Daniel Ehrenberg wrote:
"Status quo" ban? Discussion needs to come before any sort of banning.
I think that Alex was talking about emergency bans for simple vandalism. There's some controversy in the current RK case as to whether what he was doing constituted an emergency or not, and I think that reasonable people can differ about that. (I think I would have judged that it wasn't, but as I've said, I'm not going to bother with second-guessing Erik on this, because like yourself and many others, he's proven himself to be good in so many ways.)
The best example to illustrate the need for the power of sysops to temporarily impose emergency bans is the case of the infamous MIT Vandal who kept switching ip numbers and logging in to go on a real old-fashioned vandalism spree, blanking articles and writing curse words in their place, and so on.

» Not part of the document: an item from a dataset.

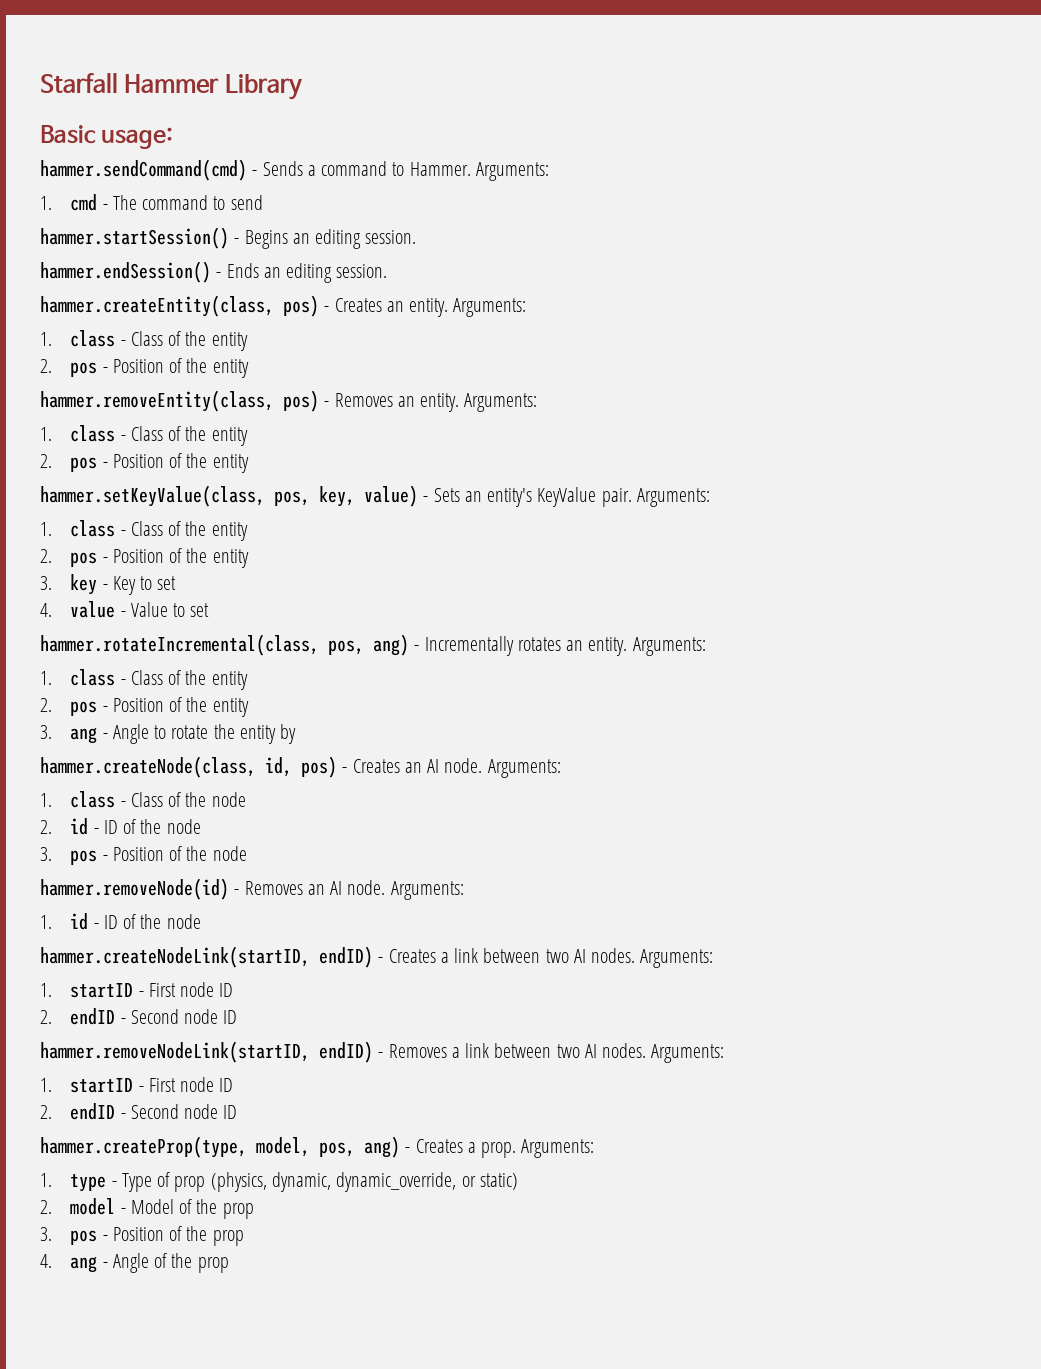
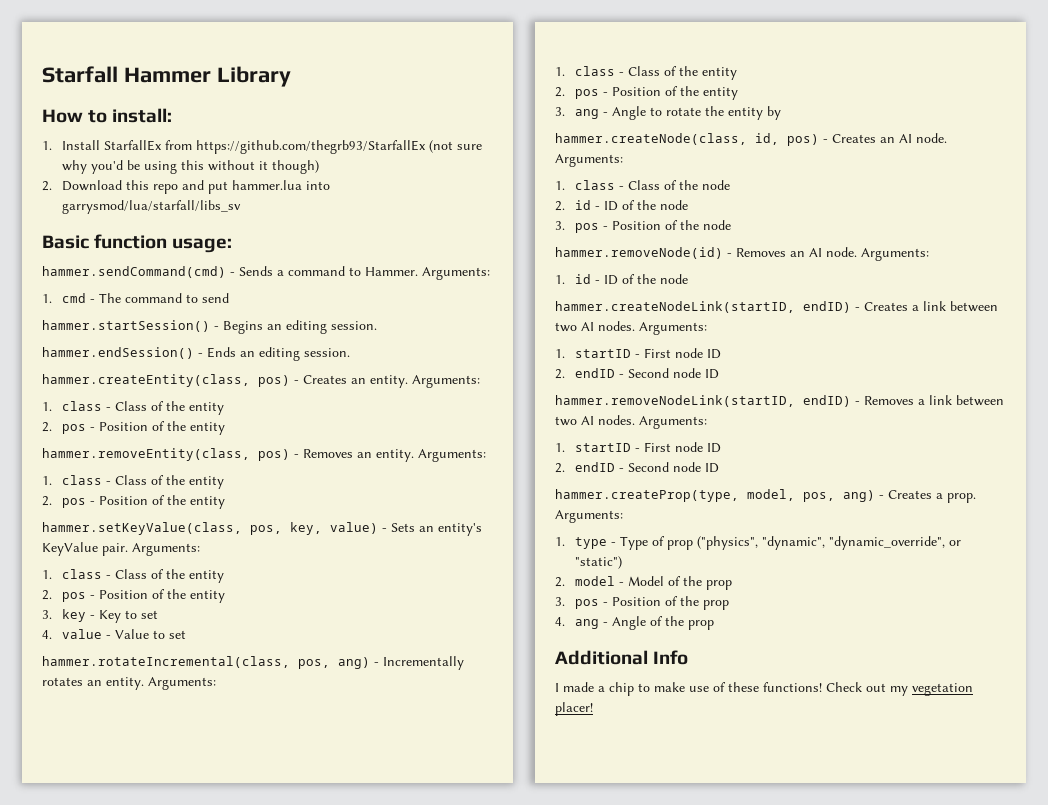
(302, 87) none -> [42,108,173,123] [42,140,482,154] [61,160,319,174] [42,180,330,194] [61,200,241,214] // How to install: // 1. Install StarfallEx from https://github.com/thegrb93/StarfallEx (not sure why you'd be using this without it though) // 2. Download this repo and put hammer.lua into garrysmod/lua/starfall/libs_sv
(96, 134) none -> [94,234,168,249] function
[210,1172,518,1192] (physics, dynamic, dynamic_override, or static) -> [696,536,961,550] [574,556,622,569] ("physics", "dynamic", "dynamic_override", or "static")
(229, 1265) none -> [555,650,689,665] [555,682,973,696] [555,702,593,716] // Additional Info // I made a chip to make use of these functions! Check out my vegetation placer!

If the MIT Vandal had not logged in, the sysops could have banned him easily enough. But because he was logging in over and over, the sysops were rendered powerless, so that only developers could do anything. Since no developers were online at first, this meant that hours were spent battling him. It wasted a lot of time for a lot of people!
People didn't join our noble project to gift humanity with a treasure of knowledge in order to combat drunken Bosnian misogynists at 5AM!
Where I do agree with you is this: unilateral banning decisions by sysops should always be *emergency* and *temporary* unless quickly ratified by the official process, which *right now* is just me, but which will soon be formalized into something else more scalable.